The figures released by the NHS each day refer to the number of coronavirus-related deaths confirmed in the previous 24 hours - not who died in the last 24 hours.
Deaths are sometimes not included in the data for some time due to testing or allowing for relatives to be informed.
Figures from the Office for National Statistics show 552 people have died in homes across the Black Country, Birmingham and Staffordshire after catching Covid-19.
However these figures are only available for April 10 to May 29 meaning the true death toll is likely to be far higher.
Transmission rate remains below one but is close
Meanwhile the Government’s scientific advisers believe the rate of coronavirus transmission has not breached the crucial value of one, despite evidence it is very close in some regions.

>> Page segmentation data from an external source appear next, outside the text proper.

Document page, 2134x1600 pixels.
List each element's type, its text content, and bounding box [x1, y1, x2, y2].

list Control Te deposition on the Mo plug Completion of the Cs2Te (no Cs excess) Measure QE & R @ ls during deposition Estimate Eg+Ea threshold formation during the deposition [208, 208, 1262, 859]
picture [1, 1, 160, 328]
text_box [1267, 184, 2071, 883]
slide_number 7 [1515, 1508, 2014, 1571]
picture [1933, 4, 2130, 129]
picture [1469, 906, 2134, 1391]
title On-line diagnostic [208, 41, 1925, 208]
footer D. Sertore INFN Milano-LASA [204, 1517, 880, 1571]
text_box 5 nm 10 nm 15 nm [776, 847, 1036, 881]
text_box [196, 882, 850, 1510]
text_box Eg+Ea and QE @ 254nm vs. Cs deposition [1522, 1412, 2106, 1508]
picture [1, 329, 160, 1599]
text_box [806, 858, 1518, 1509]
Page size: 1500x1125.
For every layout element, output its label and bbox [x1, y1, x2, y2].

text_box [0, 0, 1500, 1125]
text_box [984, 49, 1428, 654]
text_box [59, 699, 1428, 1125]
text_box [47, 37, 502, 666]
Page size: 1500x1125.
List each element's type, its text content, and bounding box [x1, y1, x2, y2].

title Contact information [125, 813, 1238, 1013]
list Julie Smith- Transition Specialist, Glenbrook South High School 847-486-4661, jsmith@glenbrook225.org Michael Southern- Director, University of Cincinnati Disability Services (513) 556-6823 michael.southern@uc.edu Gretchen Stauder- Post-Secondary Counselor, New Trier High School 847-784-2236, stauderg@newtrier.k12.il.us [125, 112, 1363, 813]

They acknowledged there might be some places in England where the ‘R value’ is close to one, which if exceeded could see the virus spread exponentially.
The Government’s value remained between 0.7 and 0.9 for the UK as a whole, though the figure has a two to three week lag, meaning it does not account for the latest easing of the lockdown.
And a report from Public Health England and Cambridge University, which estimates what the value is currently, said R is close to one in the North West and South West.
Across the West Midlands it is at 0.9.
The research warned that there is some evidence the value has risen in all regions, saying it was probably due to increasing mobility and mixing between households and in public and work settings.
The R value is the average number of people an infected individual passes the virus onto and crucially, if that figure exceeds one, the disease could rapidly spread throughout the population again.